Tuesday, June 19, 2007

Is it time to pull the plug on the Khano Smith experiment?

While yours truly was reclining in a roomy blue seat in section 120 during Saturday's Revolution-Crew match, the following was shouted at length by a few enlightened fans during a series of Revs counterattacks:

"Don't pass it to Smith! Whatever you do - don't give him the ball!"

Of course, the sentiment is one that was surely researched at length, with critical analysis paid to Khano's weakness and strengths, various sample sizes of randomly-selected matches, and the climatological effects on left-footed Bermudan midfielders playing in New England's sultry early-summer humidity. In short, the comments were surely made after an exhaustive investigation.

So with that out of the way, the ensuing discussion is - in the wake of sub par performances -whether Steve Nicol's deployment of Smith on the left wing should be effectively suspended.

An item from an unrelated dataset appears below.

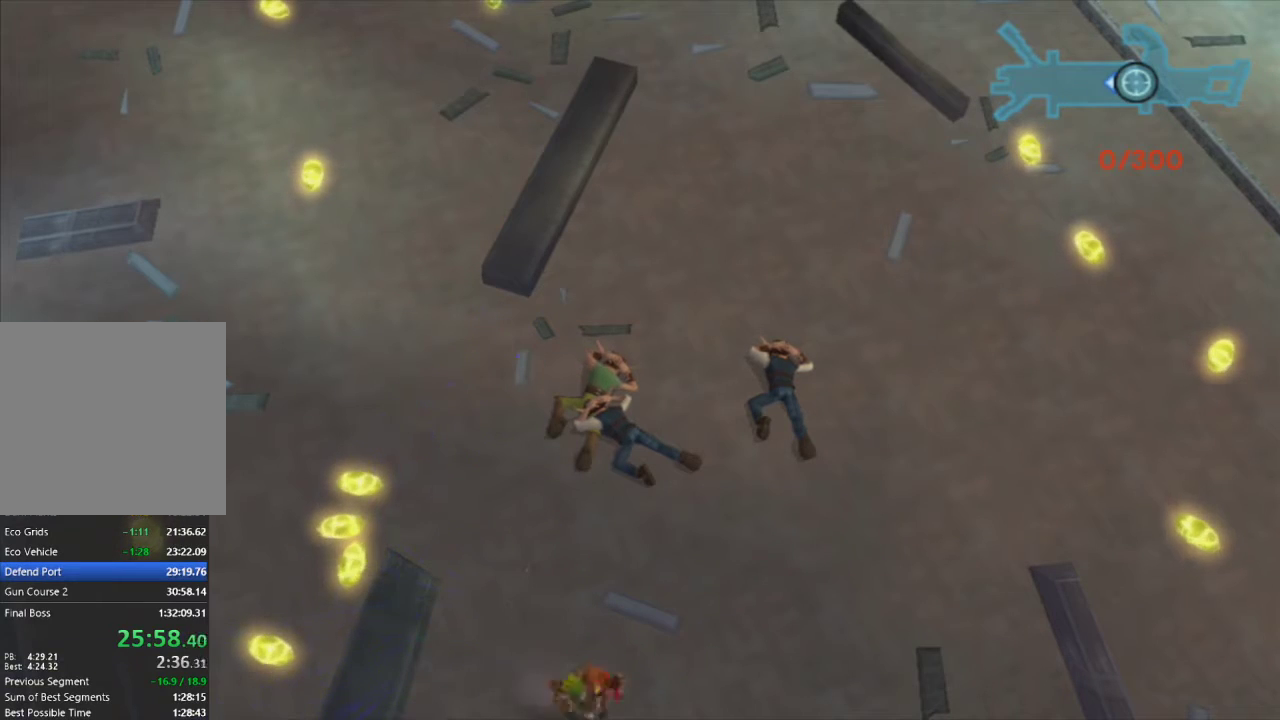
{"buttons": ["CROSS", "R1"], "left_stick": "right", "right_stick": "center", "events": [[133, "CROSS", "up"], [433, "CROSS", "down"]]}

Smith, a forward by trade, was converted to the left wing by Nicol after discovering the Bermudan during the club's annual springtime journey to the island in 2005. After signing as a youth international soon after, Smith appeared in 23 matches that season, scoring three goals and chipping in two assists. However, since then, the third year veteran has been hampered by injury and inconsistency, and the former limited him to only ten matches last season.

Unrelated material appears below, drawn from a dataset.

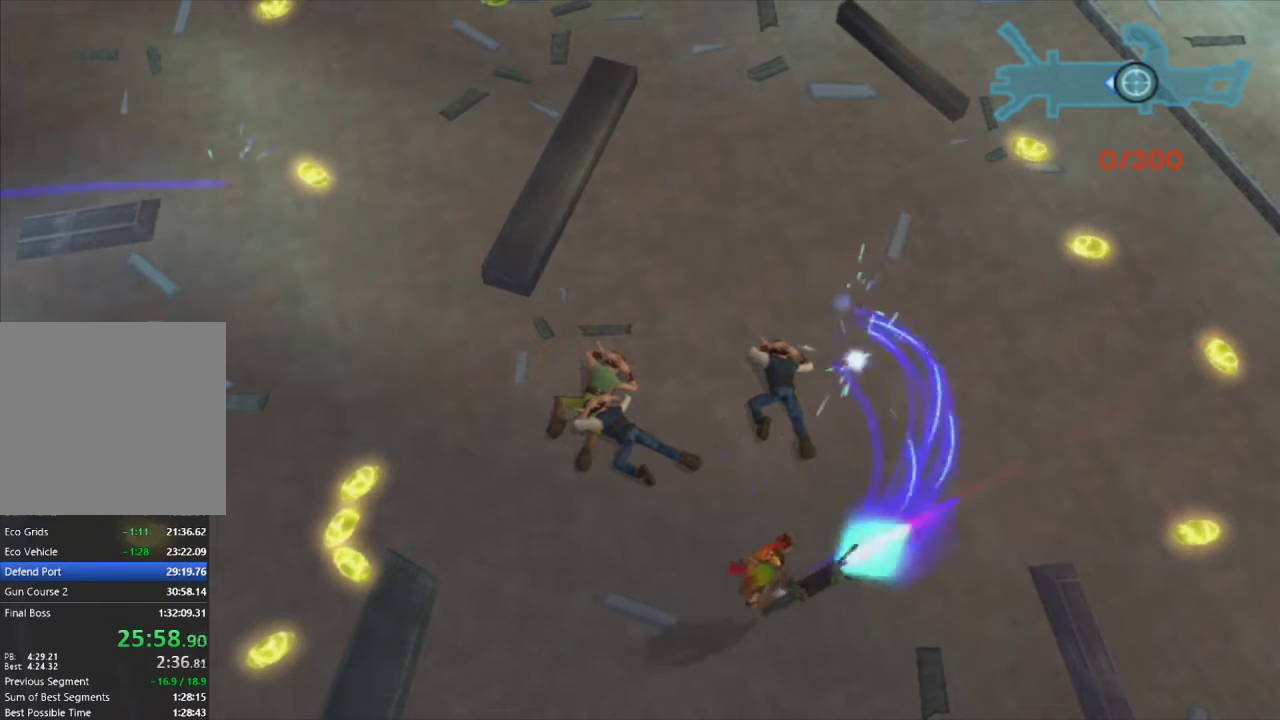
{"buttons": ["R1"], "left_stick": "down-left", "right_stick": "center", "events": [[100, "CROSS", "up"], [400, "left_stick", "down"], [467, "left_stick", "down-left"]]}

At times, the tall (6-3) midfielder looks astonishingly adept on the left wing, flashing both the speed and moves atypical of a player of his physical stature. His size also leaves defenders with their hands full trying to defend a large, and at times, unshakeable attacker not often seen in MLS. This combination of size and speed, in some instances, offer a brief glimpse of Smith's potential.

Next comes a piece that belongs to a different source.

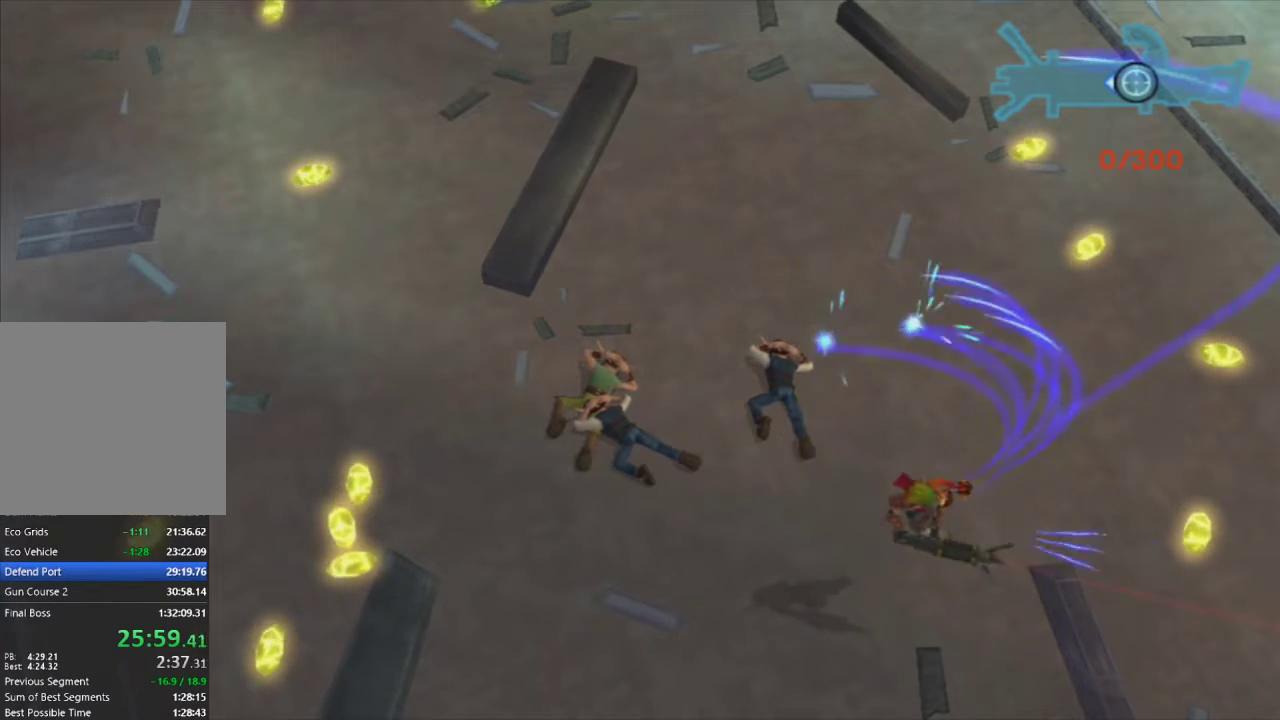
{"buttons": ["R1"], "left_stick": "down-left", "right_stick": "center", "events": [[250, "CROSS", "down"], [433, "CROSS", "up"]]}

Then there are times when he looks utterly out of place, resembling a kid trapped inside of a man's body. Recently, he has looked predictable; unsurprisingly cutting out rather than in and lacking the awareness to find open teammates. Surprisingly, through the course of the Columbus match, Nicol did not institute a single substitute, even after it became apparent that Smith was struggling against the back line of a last place club.

In essence, he is to the Revs what Wily Mo Pena is to the Red Sox: a player with tremendous potential, but has yet to develop in becoming consistent enough to meet the heightened expectations.

The club's overall depth on the left has always been a point of contention for fans and media alike. Joe Franchino served admirably in Smith's position last year, but it has become apparent that Franchino's lack of match time has indicated that he is no longer the weapon of choice at the position - which would, disturbingly, infer that Nicol believes Smith is the better performer. If this is indeed the case, it is a troubling indication of the club's inability to find a suitable player for the left wing spot, even though the team has a bevy of young left-sided prospects - most notably, Wells Thompson.

The question whether Thompson is heir apparent to iron man Steve Ralston on the right flank, or is the solution on the opposite side, remains to be seen. If the former is true, then a primary concern for Nicol and Co. should be to find a suitable replacement as soon as possible. If the latter is indeed the case, then the reason why Smith was not pulled Saturday night is clear, as Thompson was already busy manning the right wing in the absence of Ralston.

In any event, it's become apparent that Khano Smith experiment on the left flank will likely conclude with an obligatory plume of white smoke.